The company is also on the hunt for new partnerships and acquisitions in Europe and beyond to accelerate the scaling up of its space services, such as the launch and engine businesses, said Blue Origin’s chief executive, Bob Smith, in an interview with the Financial Times.
“We’re looking for anything we can do to acquire, to scale up to better serve our customers,” Smith said. “It’s not a function of size — rather how much it accelerates our road map of what we’re trying to get done.”
The search for a new launch site was still at an early stage, however, and no location had yet been chosen, according to Smith.
His comments mark a more assertive stance at the business founded by Bezos in 2000. Blue Origin was the first company to successfully launch, land and reuse a rocket but delays in the development of its launchers have left it trailing Musk’s SpaceX, which has already carried out several successful crewed and unmanned missions to the International Space Station.
Further acquisitions and partnerships alongside another launch site, on top of its Texas and Florida facilities, could be a way for Blue Origin to catch up, said analysts.
Caleb Henry, director of research at Quilty Space, said Blue Origin’s forays into Europe could also help it acquire new talent at a time of fierce competition for skills.
“Europe is known for having a roster of space professionals,” said Henry and “could be a way for them to keep growing”.
Acquisitions also marked “a different mindset,” added Henry. Only last year Blue Origin bought Honeybee Robotics, the space-based robotics systems company. “They are wanting to expand and work more with partners. To do that they need skillsets outside of Blue Origin,” said Henry.
The Blue Origin boss, who came from Honeywell Aerospace in 2017, has been aggressively expanding the company during the past five years with the goal of transforming it “from a research organisation to a business”. As well as developing rockets and engines to take cargo and crew to space, the company is leading a consortium to build a commercial space station. It was awarded a $3.4bn Nasa contract last month to build a lunar lander to take humans to the moon’s surface.
In a separate interview at the FT’s Investing in Space summit last month, Smith said the company — funded by Bezos to the tune of at least $1bn a year — had “hundreds of millions in revenue as well as billions of dollars in orders”.
But he admitted it now had to find ways to accelerate progress in the launch business to meet customer demand. Amazon’s satellite broadband constellation, Project Kuiper, chose Blue Origin’s new heavy lift orbital rocket, New Glenn, for a minimum of 12 launches over five years. The rocket is expected to make its first flight in 2024 following several years of delay.
“We have to ingest that order and be able to fly and fly well,” Smith said. “Our challenge is going to be how do we get the cadence [of production and launch] up.”

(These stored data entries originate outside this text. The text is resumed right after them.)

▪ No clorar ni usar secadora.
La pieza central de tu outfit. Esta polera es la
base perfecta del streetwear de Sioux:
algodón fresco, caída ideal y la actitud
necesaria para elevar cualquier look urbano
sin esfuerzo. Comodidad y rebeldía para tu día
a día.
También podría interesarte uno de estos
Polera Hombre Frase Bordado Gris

Blue Origin is understood to be looking at acquisitions and partnerships in many areas, from manufacturing to software. It also wants to expand services in new regions such as Europe. “I think there’s great opportunity in Europe,” said Smith. “It’s far less clear to us how to actually sell space services in Europe than it is in the United States.”
Blue Origin will have to move quickly as SpaceX is preparing to fly its superjumbo rocket, Starship, for the second time. The first launch in April ended in failure when the vehicle exploded four minutes into the flight. But when Starship enters service, its 100 tonne capacity is expected to put heavy pressure on launch pricing.
Smith said he was not worried about New Glenn’s ability to compete with Starship. “We have a good order book and we can continue to expand that,” he said.
Blue Origin was also generating revenue from its New Shepard suborbital launcher, which has made 23 missions and carried some 31 people across the Kármán line marking the border of space.
That launcher, however, has been grounded after an uncrewed mission failed last September. New Shepard is expected to return to unmanned flight in the coming weeks. Crewed flights could be expected to take place roughly six weeks after a successful unmanned flight, Smith said.